Why: It’s intimate, kind, sad and quiet. The set up of this little piece is that these two men, who don’t really know each other that well, are waiting for something. Can’t say what in case you’d like to read it yourself. Suffice to say there is tension around them and this intimate moment is shrouded in sadness and kindness.

I stood behind him with a pair of scissors and a comb and told him it was time for a haircut.

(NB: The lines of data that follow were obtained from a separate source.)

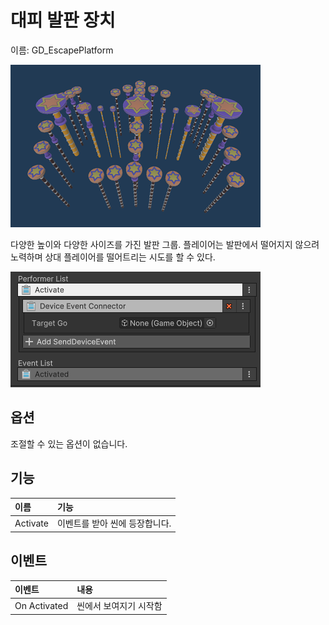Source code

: # 대피 발판 장치
이름: GD_EscapePlatform

![Gimmicks-EscapePlatform.png](./media/images/Gimmicks-EscapePlatform.png)

다양한 높이와 다양한 사이즈를 가진 발판 그룹. 플레이어는 발판에서 떨어지지 않으려 노력하며 상대 플레이어를 떨어트리는 시도를 할 수 있다. 

![Gimmicks-EscapePlatform-01.png](./media/images/Gimmicks-EscapePlatform-01.png)

## 옵션

조절할 수 있는 옵션이 없습니다.

## 기능

| **이름**         | **기능**            |
|:---------------|:------------------|
| Activate       | 이벤트를 받아 씬에 등장합니다. |


## 이벤트

| **이벤트**      | **내용**               |
|:-------------|:---------------------|
| On Activated | 씬에서 보여지기 시작함         |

He turned his head slightly, in inquiry, but I repositioned it and began to trim his sideburns. I talked as I worked. I talked in a kind of audiostream, combing and cutting through the tangled strands on one side of his head. I told him this was different from shaving. The day would come when he’d want to shave and he’d have to do it himself but the hair on his head was a question of morale, his and mine. I said many empty things that morning, matter-of-factly, half believing. I removed the wormy rubberband from the weave of braided hair at the back of his neck and tried to comb and trim. I kept skipping to other parts of the head. He spoke about Jessie’s mother, her face and her eyes, his admiration, voice trailing off, low and hoarse. I felt compelled to trim the hair in his ears, long white fibers curling out of the dark. I tried to unsnarl every inch of matted vegetation before I cut. He spoke about his sons. You don’t know this, he said. I have two sons from the first marriage. Their mother was a paleontologist. Then he said it again. Their mother was a paleontologist. He was remembering her, seeing her in the word. She loved this place and so did the boys. I did not, he said. But this changed over the years. He began to look forward to his time here, he said, and then the marriage broke up and the boys were young men and that was all he was able to say.

p 90.

Passages of Writing: The Journal of Joyce Carol Oates 1973-1982

 

 

 

Book: The Journal of Joyce Carol Oates 1973-1982 Harper Collins 2007

 

Why: It’s just a little reminder in a world of texting, Twitter, Facebook and all the rest to stop and breathe. Keeping busy does block out the ills of the world but you can feel it – when you forget to just be still, running with the pack day after day – the loss of self.

Creative impulse doesn’t only apply to Artists and Writers, it apples to living your life in the moment with family friends and your self.

 

January 19, 1973. Days of teaching; meeting with students; talking with colleagues. The irresistible pull of the external world. One could very easily lose oneself within it…”keeping busy” is the remedy for all ills in America. It’s also the means by which the creative impulse is destroyed.